● **Required work**
Repeat every row below word for word, but leave the pictures out of your answer.

[Stored items]

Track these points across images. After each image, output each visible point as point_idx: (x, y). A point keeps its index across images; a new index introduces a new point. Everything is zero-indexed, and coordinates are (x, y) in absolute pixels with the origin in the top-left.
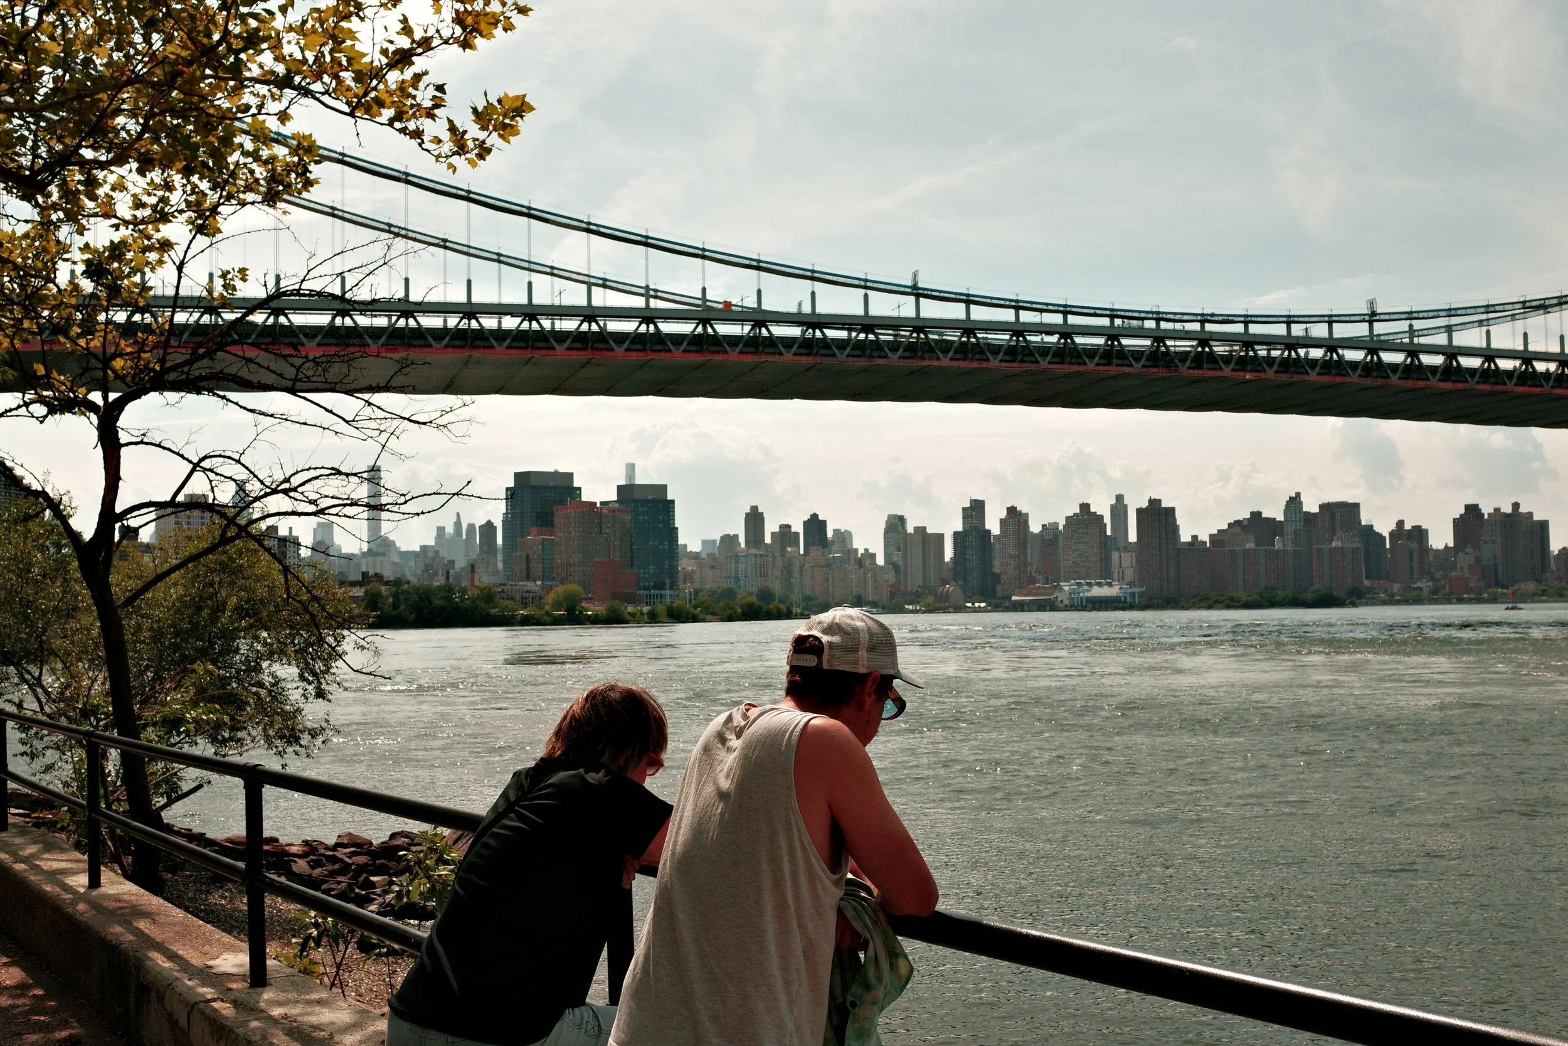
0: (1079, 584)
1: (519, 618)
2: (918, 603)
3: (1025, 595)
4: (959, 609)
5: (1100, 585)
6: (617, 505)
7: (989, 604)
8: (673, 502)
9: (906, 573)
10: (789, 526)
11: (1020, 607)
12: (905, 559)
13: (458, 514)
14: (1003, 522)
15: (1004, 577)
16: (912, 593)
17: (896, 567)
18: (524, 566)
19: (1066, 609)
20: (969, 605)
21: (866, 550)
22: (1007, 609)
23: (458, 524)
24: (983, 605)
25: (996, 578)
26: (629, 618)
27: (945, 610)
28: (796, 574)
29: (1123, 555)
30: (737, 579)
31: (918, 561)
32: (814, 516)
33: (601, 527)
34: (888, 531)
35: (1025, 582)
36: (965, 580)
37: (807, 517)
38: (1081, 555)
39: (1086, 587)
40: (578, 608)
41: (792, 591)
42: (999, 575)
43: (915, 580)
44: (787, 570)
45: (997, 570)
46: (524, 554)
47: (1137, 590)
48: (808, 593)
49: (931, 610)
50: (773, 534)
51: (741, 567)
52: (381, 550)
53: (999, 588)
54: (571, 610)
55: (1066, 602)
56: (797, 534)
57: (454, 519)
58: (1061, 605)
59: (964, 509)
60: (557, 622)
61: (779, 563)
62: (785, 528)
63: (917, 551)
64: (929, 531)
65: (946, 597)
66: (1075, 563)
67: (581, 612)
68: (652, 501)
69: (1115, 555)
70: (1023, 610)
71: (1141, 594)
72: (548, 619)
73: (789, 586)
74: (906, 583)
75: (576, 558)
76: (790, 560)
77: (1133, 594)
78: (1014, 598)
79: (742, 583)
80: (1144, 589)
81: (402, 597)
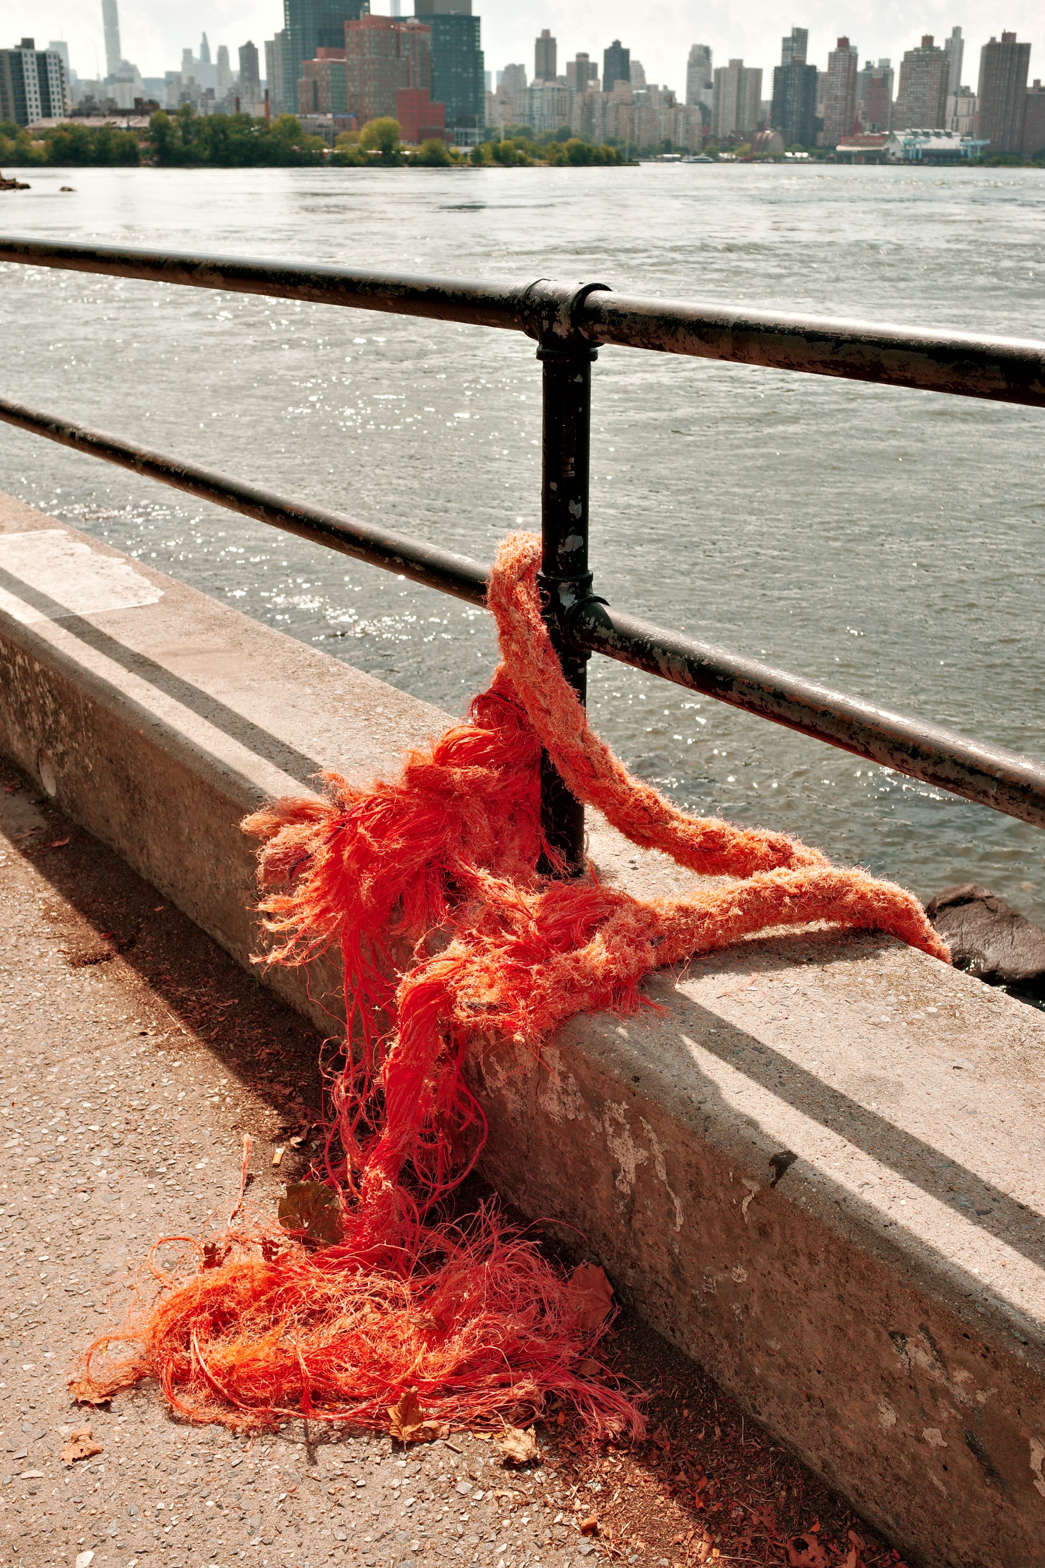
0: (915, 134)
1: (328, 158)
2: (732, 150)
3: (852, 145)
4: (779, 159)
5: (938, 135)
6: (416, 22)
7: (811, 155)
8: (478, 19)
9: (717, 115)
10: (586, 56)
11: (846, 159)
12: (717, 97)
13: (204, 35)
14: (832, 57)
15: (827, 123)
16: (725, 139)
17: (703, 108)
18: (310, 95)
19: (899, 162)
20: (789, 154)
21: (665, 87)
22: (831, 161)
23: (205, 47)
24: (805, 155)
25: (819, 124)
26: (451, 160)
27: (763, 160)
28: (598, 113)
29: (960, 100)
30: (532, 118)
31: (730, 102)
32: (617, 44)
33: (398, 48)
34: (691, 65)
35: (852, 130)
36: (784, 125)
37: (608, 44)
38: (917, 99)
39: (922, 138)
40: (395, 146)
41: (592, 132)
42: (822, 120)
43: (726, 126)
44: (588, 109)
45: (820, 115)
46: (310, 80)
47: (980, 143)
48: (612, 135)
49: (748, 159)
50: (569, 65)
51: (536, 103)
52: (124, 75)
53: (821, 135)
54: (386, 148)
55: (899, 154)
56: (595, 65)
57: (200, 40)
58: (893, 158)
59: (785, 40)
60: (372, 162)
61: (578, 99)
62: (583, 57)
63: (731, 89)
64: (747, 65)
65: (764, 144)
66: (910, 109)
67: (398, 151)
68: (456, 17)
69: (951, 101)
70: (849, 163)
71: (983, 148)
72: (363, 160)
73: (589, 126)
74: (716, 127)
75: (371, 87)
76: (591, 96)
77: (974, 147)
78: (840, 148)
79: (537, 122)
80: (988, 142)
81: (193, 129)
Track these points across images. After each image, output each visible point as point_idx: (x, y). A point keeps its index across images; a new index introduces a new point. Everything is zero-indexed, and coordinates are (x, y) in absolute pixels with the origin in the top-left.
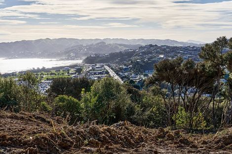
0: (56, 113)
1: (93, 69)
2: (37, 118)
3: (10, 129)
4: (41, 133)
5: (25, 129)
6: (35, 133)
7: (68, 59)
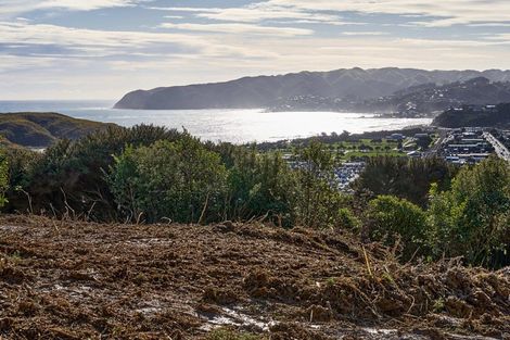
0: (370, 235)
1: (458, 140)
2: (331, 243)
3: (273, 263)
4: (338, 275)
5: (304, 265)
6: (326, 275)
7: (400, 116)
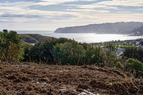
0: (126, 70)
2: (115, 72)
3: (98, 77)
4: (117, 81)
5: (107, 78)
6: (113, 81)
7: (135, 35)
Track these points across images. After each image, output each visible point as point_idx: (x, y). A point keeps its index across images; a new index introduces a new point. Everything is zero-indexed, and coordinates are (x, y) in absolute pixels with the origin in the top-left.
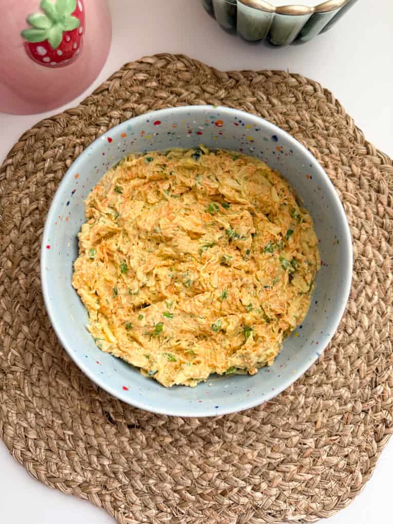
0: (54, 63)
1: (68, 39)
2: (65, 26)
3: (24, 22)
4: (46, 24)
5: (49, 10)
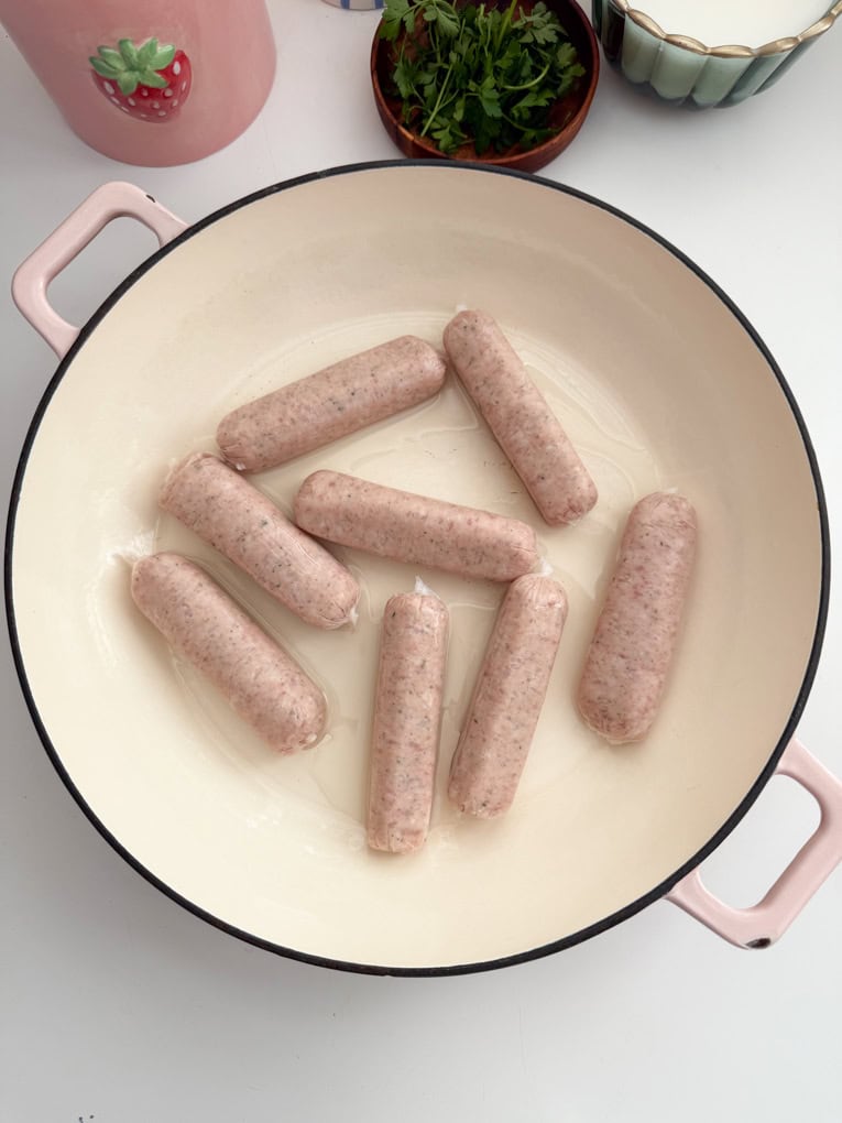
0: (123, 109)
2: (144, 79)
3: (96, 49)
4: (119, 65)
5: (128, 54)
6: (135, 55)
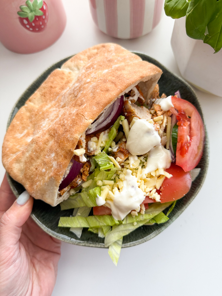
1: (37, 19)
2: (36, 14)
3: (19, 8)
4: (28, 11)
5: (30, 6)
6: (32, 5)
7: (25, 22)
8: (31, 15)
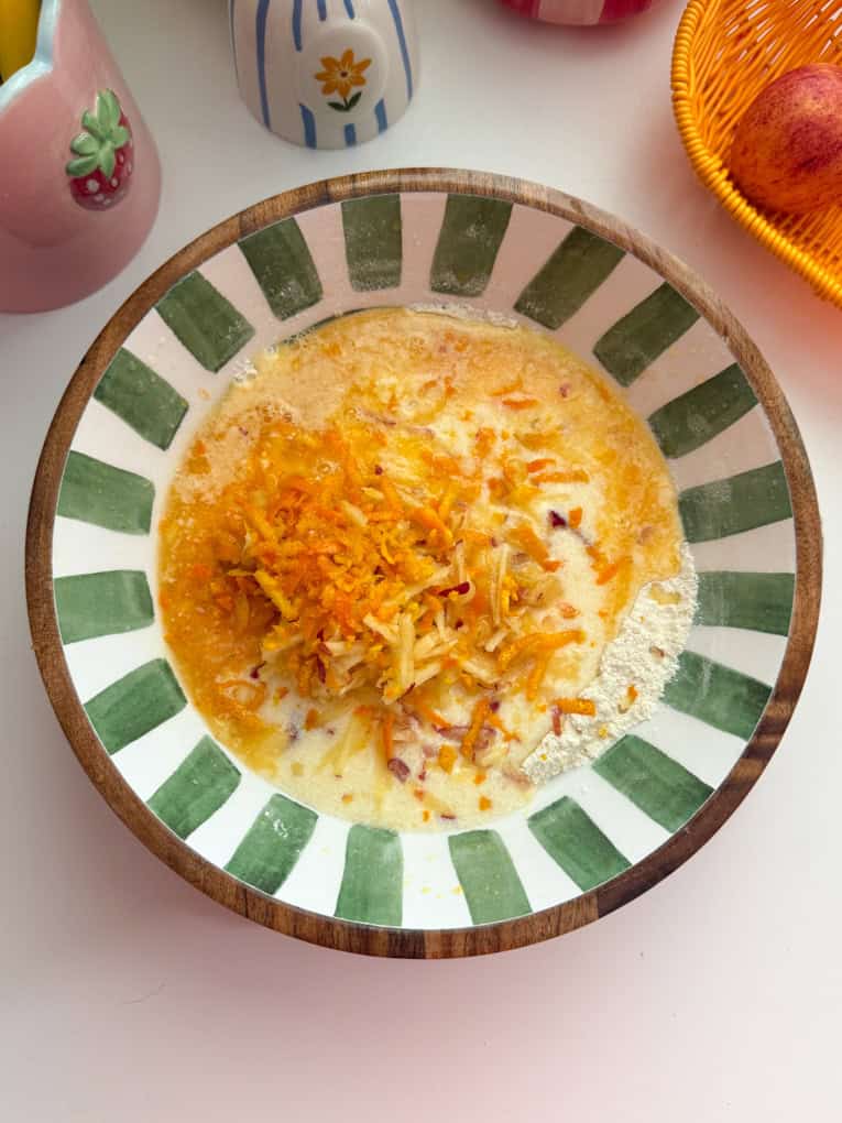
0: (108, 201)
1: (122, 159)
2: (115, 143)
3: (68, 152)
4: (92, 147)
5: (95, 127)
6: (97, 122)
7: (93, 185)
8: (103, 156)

● **Your solution**
Track these points across images. After each image, output each visible point as point_idx: (x, y). A point keeps its index across images; a new index introduces a new point. Everything is zero-indexed, and coordinates are (x, y) in absolute pixels with the origin in the top-left.
0: (1079, 584)
1: (519, 618)
2: (918, 603)
3: (1025, 595)
4: (959, 609)
5: (1100, 585)
6: (617, 505)
7: (989, 604)
8: (673, 502)
9: (906, 573)
10: (789, 526)
11: (1020, 607)
12: (905, 559)
13: (458, 514)
14: (1003, 522)
15: (1004, 577)
16: (912, 593)
17: (896, 567)
18: (524, 566)
19: (1066, 609)
20: (969, 605)
21: (866, 550)
22: (1007, 609)
23: (458, 524)
24: (983, 605)
25: (996, 578)
26: (629, 618)
27: (945, 610)
28: (796, 574)
29: (1123, 555)
30: (737, 579)
31: (918, 561)
32: (814, 516)
33: (601, 527)
34: (888, 531)
35: (1025, 582)
36: (965, 580)
37: (807, 517)
38: (1081, 555)
39: (1086, 587)
40: (578, 608)
41: (792, 591)
42: (999, 575)
43: (915, 580)
44: (787, 570)
45: (997, 570)
46: (524, 554)
47: (1137, 590)
48: (808, 593)
49: (931, 610)
50: (773, 534)
51: (741, 567)
52: (381, 550)
53: (999, 588)
54: (571, 610)
55: (1066, 602)
56: (797, 534)
57: (454, 519)
58: (1061, 605)
59: (964, 509)
60: (557, 622)
61: (779, 563)
62: (785, 528)
63: (917, 551)
64: (929, 531)
65: (946, 597)
66: (1075, 563)
67: (581, 612)
68: (652, 501)
69: (1115, 555)
70: (1023, 610)
71: (1141, 594)
72: (548, 619)
73: (789, 586)
74: (906, 583)
75: (576, 558)
76: (790, 560)
77: (1133, 594)
78: (1014, 598)
79: (742, 583)
80: (1144, 589)
81: (402, 597)
0: (915, 134)
1: (328, 158)
2: (732, 150)
3: (852, 145)
4: (779, 159)
5: (938, 135)
6: (416, 22)
7: (811, 155)
8: (478, 19)
9: (717, 115)
10: (586, 56)
11: (846, 159)
12: (717, 97)
13: (204, 35)
14: (832, 57)
15: (827, 123)
16: (725, 139)
17: (703, 108)
18: (310, 95)
19: (899, 162)
20: (789, 154)
21: (665, 87)
22: (831, 161)
23: (205, 47)
24: (805, 155)
25: (819, 124)
26: (451, 160)
27: (763, 160)
28: (598, 113)
29: (960, 100)
30: (532, 118)
31: (730, 102)
32: (617, 44)
33: (398, 48)
34: (691, 65)
35: (852, 130)
36: (784, 125)
37: (608, 44)
38: (917, 99)
39: (922, 138)
40: (395, 146)
41: (592, 132)
42: (822, 120)
43: (726, 126)
44: (588, 109)
45: (820, 115)
46: (310, 80)
47: (980, 143)
48: (612, 135)
49: (748, 159)
50: (569, 65)
51: (536, 103)
52: (124, 75)
53: (821, 135)
54: (386, 148)
55: (899, 154)
56: (595, 65)
57: (200, 40)
58: (893, 158)
59: (785, 40)
60: (372, 162)
61: (578, 99)
62: (583, 57)
63: (731, 89)
64: (747, 65)
65: (764, 144)
66: (910, 109)
67: (398, 151)
68: (456, 17)
69: (951, 101)
70: (849, 163)
71: (983, 148)
72: (363, 160)
73: (589, 126)
74: (716, 127)
75: (371, 87)
76: (591, 96)
77: (974, 147)
78: (840, 148)
79: (537, 122)
80: (988, 142)
81: (193, 129)
Track these points across images. After each image, output each visible point as point_idx: (x, y). A point keeps its index across images; a new index introduces a new point. Everything is zero-indexed, and coordinates are (x, y) in absolute pixels with the origin in the top-left.
0: (56, 113)
1: (93, 69)
2: (37, 118)
3: (10, 129)
4: (41, 133)
5: (25, 129)
6: (35, 133)
7: (68, 59)
0: (370, 235)
1: (458, 140)
2: (331, 243)
3: (273, 263)
4: (338, 275)
5: (304, 265)
6: (326, 275)
7: (400, 116)
0: (126, 70)
2: (115, 72)
3: (98, 77)
4: (117, 81)
5: (107, 78)
6: (113, 81)
7: (135, 35)
Track these points across images. After each image, output each visible point as point_idx: (x, y). A point keeps its index across images; a new index introduces a new point. Everything is zero-indexed, and coordinates are (x, y) in absolute pixels with the origin in the top-left.
0: (54, 63)
1: (68, 39)
2: (65, 26)
3: (24, 22)
4: (46, 24)
5: (49, 10)
0: (123, 109)
2: (144, 79)
3: (96, 49)
4: (119, 65)
5: (128, 54)
6: (135, 55)
1: (37, 19)
2: (36, 14)
3: (19, 8)
4: (28, 11)
5: (30, 6)
6: (32, 5)
7: (25, 22)
8: (31, 15)
0: (108, 201)
1: (122, 159)
2: (115, 143)
3: (68, 152)
4: (92, 147)
5: (95, 127)
6: (97, 122)
7: (93, 185)
8: (103, 156)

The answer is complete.